David Trinko: Continuing the education of an elementary school parent

First Posted: 10/19/2013

Everything you think you know is wrong. Or it might be, at least.

Every few months, while helping my daughters with their homework, I discover some basic fact that I know to be true and learn it’s wrong.

It started with the number of oceans. Four, right? Atlantic, Pacific, Indian and Arctic.

“You left one out,” my oldest daughter challenged. “There are five.”

What nonsense. We should go to the library to look at an encyclopedia.

“Encylo-what? Just look it up on Wikipedia,” she answered.

I have troubles trusting a site that anyone can change, so I looked around on the Internet. Sure enough, in 2000 the Southern Ocean was designated, completely surrounding Antarctica on the southern end of the globe. It’s the fourth-largest ocean, ahead of the Indian Ocean.

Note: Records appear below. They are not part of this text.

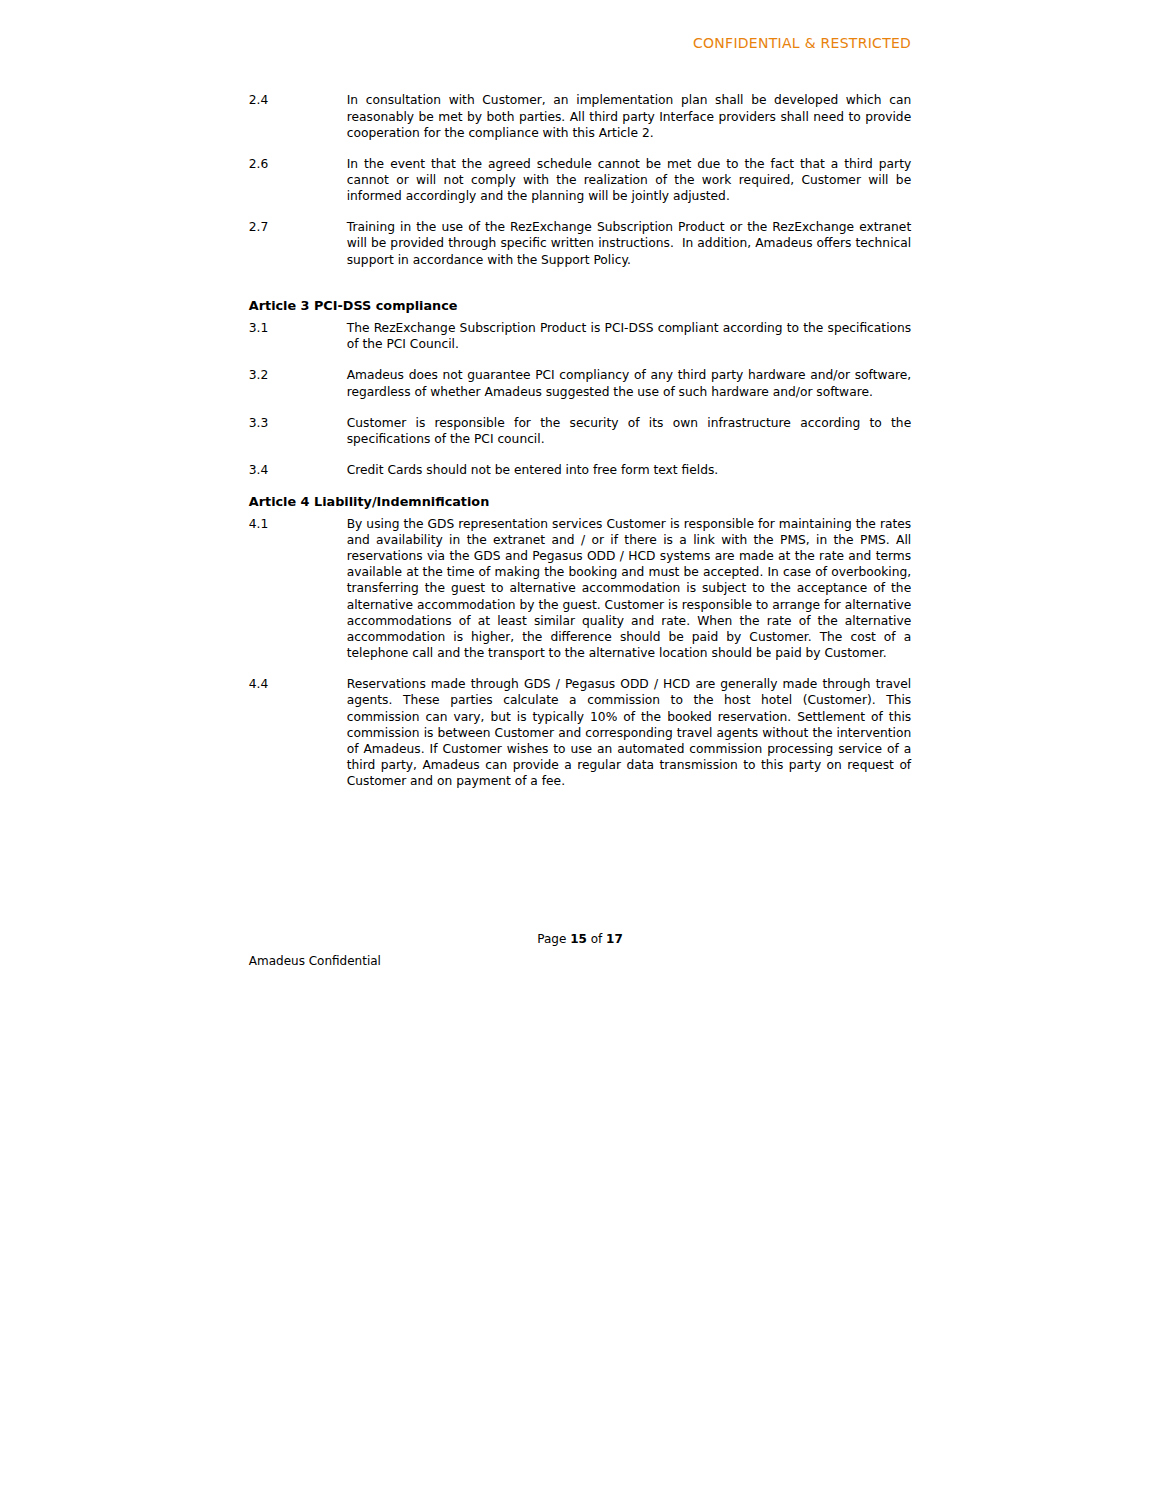CONFIDENTIAL & RESTRICTED
| 2.4 | In consultation with Customer, an implementation plan shall be developed which can reasonably be met by both parties. All third party Interface providers shall need to provide cooperation for the compliance with this Article 2. |
| 2.6 | In the event that the agreed schedule cannot be met due to the fact that a third party cannot or will not comply with the realization of the work required, Customer will be informed accordingly and the planning will be jointly adjusted. |
| 2.7 | Training in the use of the RezExchange Subscription Product or the RezExchange extranet will be provided through specific written instructions. In addition, Amadeus offers technical support in accordance with the Support Policy. |
Article 3 PCI-DSS compliance
| 3.1 | The RezExchange Subscription Product is PCI-DSS compliant according to the specifications of the PCI Council. |
| 3.2 | Amadeus does not guarantee PCI compliancy of any third party hardware and/or software, regardless of whether Amadeus suggested the use of such hardware and/or software. |
| 3.3 | Customer is responsible for the security of its own infrastructure according to the specifications of the PCI council. |
| 3.4 | Credit Cards should not be entered into free form text fields. |
Article 4 Liability/Indemnification
| 4.1 | By using the GDS representation services Customer is responsible for maintaining the rates and availability in the extranet and / or if there is a link with the PMS, in the PMS. All reservations via the GDS and Pegasus ODD / HCD systems are made at the rate and terms available at the time of making the booking and must be accepted. In case of overbooking, transferring the guest to alternative accommodation is subject to the acceptance of the alternative accommodation by the guest. Customer is responsible to arrange for alternative accommodations of at least similar quality and rate. When the rate of the alternative accommodation is higher, the difference should be paid by Customer. The cost of a telephone call and the transport to the alternative location should be paid by Customer. |
| 4.4 | Reservations made through GDS / Pegasus ODD / HCD are generally made through travel agents. These parties calculate a commission to the host hotel (Customer). This commission can vary, but is typically 10% of the booked reservation. Settlement of this commission is between Customer and corresponding travel agents without the intervention of Amadeus. If Customer wishes to use an automated commission processing service of a third party, Amadeus can provide a regular data transmission to this party on request of Customer and on payment of a fee. |
Page 15 of 17
Amadeus Confidential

And I didn’t even know it existed until I argued an answer on my daughter’s homework.

We also disagree a lot about handwriting. My children learned something called “D’Nealian Handwriting.” In short, the letters all look crooked, and most of them have tails on the right side of them. Its website claims it eliminates problems with B and D reversals, and it helps transition pupils into cursive writing, with 87 percent of letters maintaining their basic form.

From my kids’ point of view, it means Dad doesn’t know how to write. I have horrible penmanship anyway, despite my second-grade teacher’s exhaustive efforts. Still, I could always slow down and write a passable sentence with the traditional circle-and-stick method.

“Dad can’t write; he can only type,” my middle daughter said this week.

Now any time I work with them on writing, I have to pull out a sheet of paper showing the strokes and study it, as if I’m translating a foreign language.

I look similarly stupid on the number of planets. There aren’t nine; there are eight. Pluto stopped being a planet in 2006. Now it’s a dwarf planet. There are four other dwarf planets in the solar system, Ceres, Eris, Makemake and Haumea, according to the International Astronomical Union.

The largest country in the world by land mass was the Soviet Union for my formative years. Of course it hasn’t been since it stopped existing in 1991. Now Russia, a former Soviet state, holds that distinction.

I spent years “borrowing” numbers while doing subtraction. My kids look at me like I’m crazy and ask why I don’t just regroup instead. I bristled the first time I saw them pull out a calculator to do a math problem, then I was stunned when I saw the book told them to do it.

The deadliest attack on American soil isn’t the attack on Pearl Harbor anymore. It’s the Sept. 11, 2001, attacks on the World Trade Center.

I might need to head back to school just to see what else has changed since my last days in a classroom. We walk around daily assuming everyone else has the same base knowledge we do, only to learn we’re operating on some bum information.

You can’t help but look back at your own childhood and ponder if maybe your parents weren’t as dumb as you thought. Perhaps the answers just changed.

Maybe I should call them to apologize for thinking they weren’t so bright. First, I’ll have to double-check with my kids, to see if that’s what you’re still supposed to do when you’re mistaken. I’d hate to be wrong on that too.